Talking to Your Kid's About Money
When it comes to money and children, the two do not usually mix. It is up to the parents to teach their children what the value of money really is, and that means a lot more than showing them the basics of counting and how to recognise the monetary significance of certain coins.
Money can be tricky, on many different levels, and conveying a positive message about spending and saving is important. It's also important for children to know the difference between "needs" and "wants", and that not everybody has all they need (they already know that they have less than they want!).
Experts agree that a strong education in the basics of money will set a child up for life. That doesn't mean teaching them the ins and outs of the stock market when they're three. But it does mean teaching them the importance of budgeting from about age seven, and eventually telling them about bank accounts, credit cards etc.
Make it FunChildren learn by doing. Here are some ideas about teaching the basics of money that are so fun, they won't even realise they are learning!
- Have little ones set up a mock shop, where they can "sell" items such as unwanted toys, lemonade or painted pictures and drawings. Teach them the value of coins and have them learn to count and recognise them for what they are.
- Give your children a few pounds (as a special treat) and take them to a toy or sweet shop and let them do the monetary transaction with the shop-keeper themselves.
- Teach children about pocket money and allow them to raise their weekly income by doing more chores. Encourage them to save toward a specific purchase, and construct a chart mapping their progress. Many children are unaware that a lolly costs less than a video game: they need to learn the real value of things.
- Take your kids to the supermarket next time you shop. Make a strict list (with their help) beforehand and stick to it. Teach them the difference between impulse buying and the purchase of necessities. Show them the different prices of different things, as well as like for like (supermarket-brand cereal vs name-brand cereal, for example).
- Encourage slightly older children to make a list of needs and wants.
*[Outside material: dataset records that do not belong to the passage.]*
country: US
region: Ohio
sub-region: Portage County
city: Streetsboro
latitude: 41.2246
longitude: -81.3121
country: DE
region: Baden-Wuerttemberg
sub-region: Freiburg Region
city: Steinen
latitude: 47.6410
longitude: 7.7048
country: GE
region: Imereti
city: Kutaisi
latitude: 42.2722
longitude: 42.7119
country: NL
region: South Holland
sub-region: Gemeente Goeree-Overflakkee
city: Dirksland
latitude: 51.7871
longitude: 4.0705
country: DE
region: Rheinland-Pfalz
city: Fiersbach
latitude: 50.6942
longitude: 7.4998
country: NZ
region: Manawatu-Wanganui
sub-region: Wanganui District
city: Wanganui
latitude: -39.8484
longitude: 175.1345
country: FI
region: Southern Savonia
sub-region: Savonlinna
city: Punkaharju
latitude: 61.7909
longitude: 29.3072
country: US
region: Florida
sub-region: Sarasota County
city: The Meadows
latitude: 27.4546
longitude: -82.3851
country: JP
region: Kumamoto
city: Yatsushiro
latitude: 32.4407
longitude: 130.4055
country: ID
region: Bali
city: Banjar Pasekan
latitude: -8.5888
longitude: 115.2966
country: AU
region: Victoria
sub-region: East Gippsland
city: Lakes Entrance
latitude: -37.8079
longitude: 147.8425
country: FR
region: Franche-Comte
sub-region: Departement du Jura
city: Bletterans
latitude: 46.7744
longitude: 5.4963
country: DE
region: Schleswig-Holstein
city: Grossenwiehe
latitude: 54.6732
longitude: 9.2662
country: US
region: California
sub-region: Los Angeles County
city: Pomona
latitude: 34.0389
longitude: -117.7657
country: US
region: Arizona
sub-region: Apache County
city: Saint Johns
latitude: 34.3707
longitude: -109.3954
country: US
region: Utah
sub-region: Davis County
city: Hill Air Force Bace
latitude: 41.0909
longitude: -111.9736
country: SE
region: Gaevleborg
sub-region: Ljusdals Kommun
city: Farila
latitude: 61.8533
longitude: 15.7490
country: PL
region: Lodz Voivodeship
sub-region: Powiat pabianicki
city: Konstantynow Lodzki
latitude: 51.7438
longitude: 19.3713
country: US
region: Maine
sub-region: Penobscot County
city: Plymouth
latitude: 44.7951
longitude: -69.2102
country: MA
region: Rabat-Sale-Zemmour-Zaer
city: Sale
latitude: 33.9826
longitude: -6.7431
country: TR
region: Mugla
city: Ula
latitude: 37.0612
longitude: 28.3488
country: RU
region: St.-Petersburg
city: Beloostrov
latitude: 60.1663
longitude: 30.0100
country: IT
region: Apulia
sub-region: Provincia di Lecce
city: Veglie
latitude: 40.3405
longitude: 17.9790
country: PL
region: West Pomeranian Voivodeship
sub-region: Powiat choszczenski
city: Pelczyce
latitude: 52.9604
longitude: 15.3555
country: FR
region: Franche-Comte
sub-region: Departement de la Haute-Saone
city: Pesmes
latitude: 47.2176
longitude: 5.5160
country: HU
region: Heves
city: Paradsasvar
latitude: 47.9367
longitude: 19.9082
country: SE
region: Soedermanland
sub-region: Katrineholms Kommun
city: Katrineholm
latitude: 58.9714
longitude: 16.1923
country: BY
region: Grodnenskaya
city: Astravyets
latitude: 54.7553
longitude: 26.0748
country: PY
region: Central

They might want a new pair of jeans, but actually the two pairs they already have would do them for the next year. Help them to understand the difference between a necessity and a luxury, and help them work to attain what they want.
Set an Example
Children find it hard to understand that the family may have spent £30 for a pizza lunch on a Saturday afternoon, and that the same £30 can help sponsor a child in the developing world for two months. In fact, this concept is hard for many adults to understand as well!
For children to become responsible members of the world community, they need to think outside their own immediate surroundings, and try to understand others in other situations. The best way for them to do that, when it comes to understanding money as well as other things, is to set an example.
You can start by sponsoring a child through a charity, encouraging your children to sell some of their unwanted toys in a car boot sale and donate them to charity, or have them give a percentage of their pocket money to those less fortunate. Donating their time is even more important; they can visit a care home or accompany you to a soup kitchen on the holidays.
Make it CountAll children are different. Only you can gauge the maturity level of your own child, and when they are ready to learn more about the monetary system that surrounds us. As a parent, you will know when the time is right for your child to open his or her first savings account, and to explain the difference between cash, credit cards and cheques.
One thing is certain, however. The earlier kids are made aware of spending habits, budgeting, how to save and what money really means, the better they will be able to take care of their own finances, when the time comes. Good luck!